The EU consumes the fence to Google, Apple, Meta and Amazon
The European Union’s siege of Google, Apple, Meta and Amazon was completed this week with the first of the two laws with which Brussels wants to break the business model of the big technology companies.
After confirming that the existing free competition rules have not prevented the abuse of power by the platforms, in little more than a year since the European Commission presented the proposal, the EU approved the new antitrust law for the Internet giants.
And it is that, until now, Brussels has opened four cases against Google, as many against Amazon, three against Apple and one against Meta.
“What we have learned in these years is that we can correct in specific cases, we can sanction illegal behavior, but when things become systematic, then we also need regulation,” said the vice president of the Community Executive for the Digital Age, Margrethe Vestager. , at the press conference after the agreement reached last night.
The European institutions agreed on the directive that regulates mobile application stores, Internet searches, restricts the use that Internet giants make of personal data and modifies the rules of personalized advertising, the main business of the platforms.
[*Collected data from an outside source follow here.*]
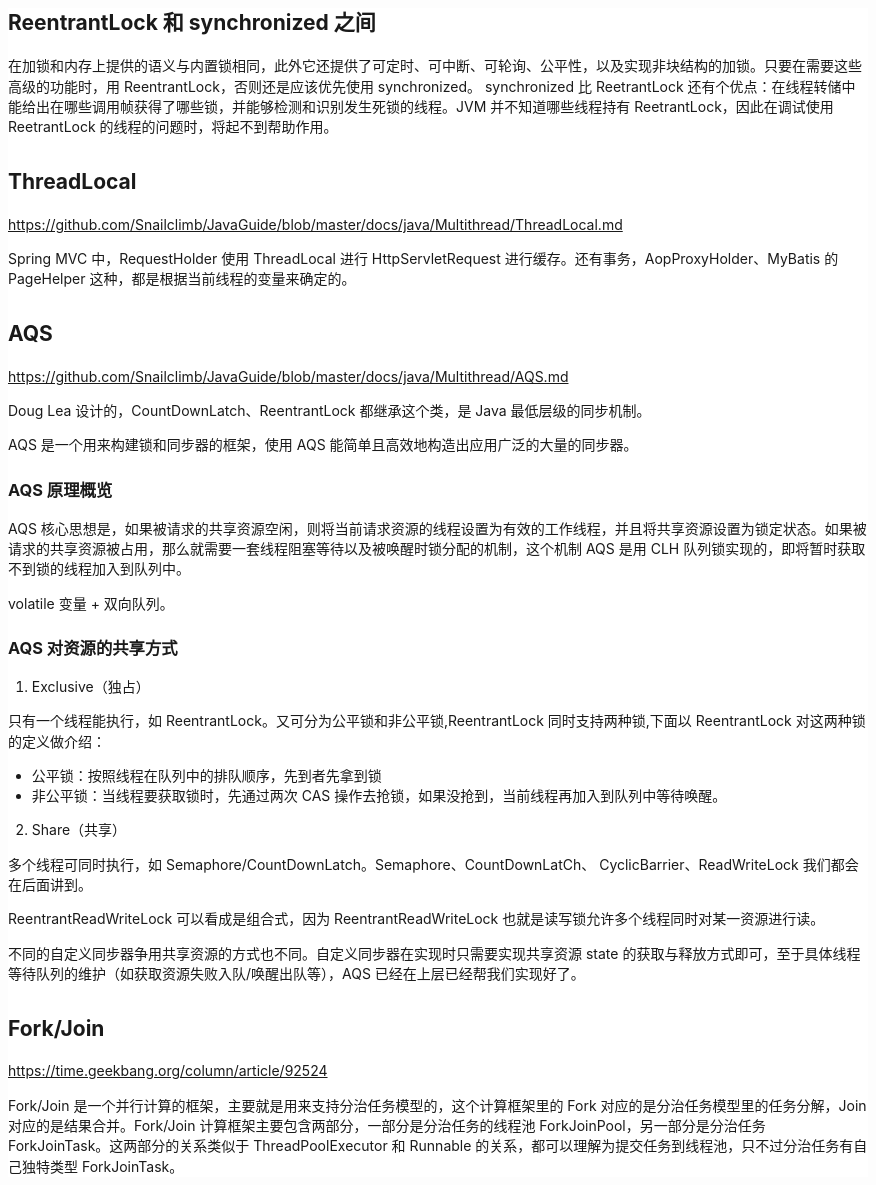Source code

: ## ReentrantLock 和 synchronized 之间

在加锁和内存上提供的语义与内置锁相同，此外它还提供了可定时、可中断、可轮询、公平性，以及实现非块结构的加锁。只要在需要这些高级的功能时，用 ReentrantLock，否则还是应该优先使用 synchronized。
synchronized 比 ReetrantLock 还有个优点：在线程转储中能给出在哪些调用帧获得了哪些锁，并能够检测和识别发生死锁的线程。JVM 并不知道哪些线程持有 ReetrantLock，因此在调试使用 ReetrantLock 的线程的问题时，将起不到帮助作用。

## ThreadLocal

https://github.com/Snailclimb/JavaGuide/blob/master/docs/java/Multithread/ThreadLocal.md

Spring MVC 中，RequestHolder 使用 ThreadLocal 进行 HttpServletRequest 进行缓存。还有事务，AopProxyHolder、MyBatis 的 PageHelper 这种，都是根据当前线程的变量来确定的。

## AQS

https://github.com/Snailclimb/JavaGuide/blob/master/docs/java/Multithread/AQS.md

Doug Lea 设计的，CountDownLatch、ReentrantLock 都继承这个类，是 Java 最低层级的同步机制。

AQS 是一个用来构建锁和同步器的框架，使用 AQS 能简单且高效地构造出应用广泛的大量的同步器。

###  AQS 原理概览

AQS 核心思想是，如果被请求的共享资源空闲，则将当前请求资源的线程设置为有效的工作线程，并且将共享资源设置为锁定状态。如果被请求的共享资源被占用，那么就需要一套线程阻塞等待以及被唤醒时锁分配的机制，这个机制 AQS 是用 CLH 队列锁实现的，即将暂时获取不到锁的线程加入到队列中。

volatile 变量 + 双向队列。

### AQS 对资源的共享方式

1. Exclusive（独占）

只有一个线程能执行，如 ReentrantLock。又可分为公平锁和非公平锁,ReentrantLock 同时支持两种锁,下面以 ReentrantLock 对这两种锁的定义做介绍：

- 公平锁：按照线程在队列中的排队顺序，先到者先拿到锁
- 非公平锁：当线程要获取锁时，先通过两次 CAS 操作去抢锁，如果没抢到，当前线程再加入到队列中等待唤醒。

2. Share（共享）

多个线程可同时执行，如 Semaphore/CountDownLatch。Semaphore、CountDownLatCh、 CyclicBarrier、ReadWriteLock 我们都会在后面讲到。

ReentrantReadWriteLock 可以看成是组合式，因为 ReentrantReadWriteLock 也就是读写锁允许多个线程同时对某一资源进行读。

不同的自定义同步器争用共享资源的方式也不同。自定义同步器在实现时只需要实现共享资源 state 的获取与释放方式即可，至于具体线程等待队列的维护（如获取资源失败入队/唤醒出队等），AQS 已经在上层已经帮我们实现好了。

## Fork/Join

https://time.geekbang.org/column/article/92524

Fork/Join 是一个并行计算的框架，主要就是用来支持分治任务模型的，这个计算框架里的 Fork 对应的是分治任务模型里的任务分解，Join 对应的是结果合并。Fork/Join 计算框架主要包含两部分，一部分是分治任务的线程池 ForkJoinPool，另一部分是分治任务 ForkJoinTask。这两部分的关系类似于 ThreadPoolExecutor 和 Runnable 的关系，都可以理解为提交任务到线程池，只不过分治任务有自己独特类型 ForkJoinTask。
When the regulations take effect next year, users will have to be able to remove mobile applications that a company has installed by default on mobile devices, for example the Google Chrome browser on phones running the Android operating system.
They will also have to have the option of installing a mobile application store other than the one offered by the device brand, so that, for example, Android users can purchase the Apple App Store and vice versa.
Internet giants will also be unable to promote their own products on search services and will be forced to allow users to purchase goods directly from other companies’ websites.
The regulations prohibit companies from combining the personal data they acquire from users through their multiple services (that Meta crosses the information it obtains from its Whatsapp messaging service), unless they have the express consent of the clients.
Regarding personalized advertising, users will also have to give their consent on the way in which the companies collect and cross-reference their personal data.
According to the directive, the messaging services of the large platforms will have to be compatible with smaller platforms.
Obligations that companies with a market value of at least 75,000 million euros will have to comply with and in the event that they fail to comply, the European Commission can impose fines of up to 20% of their annual turnover and even fragment the company, if they violate three times the norm in eight years.
The rule “will have a significant impact”, Google said in a statement, which assured that they “support many of the ambitions” of the directive “around consumer choice and interoperability”, but noted that “some of the rules” they can reduce the innovation and choice available to Europeans.
“This is a great moment for consumers and companies that have suffered from the harmful practices of big technology,” said the deputy director general of the European Consumer Association (BEUC), Ursula Pachl.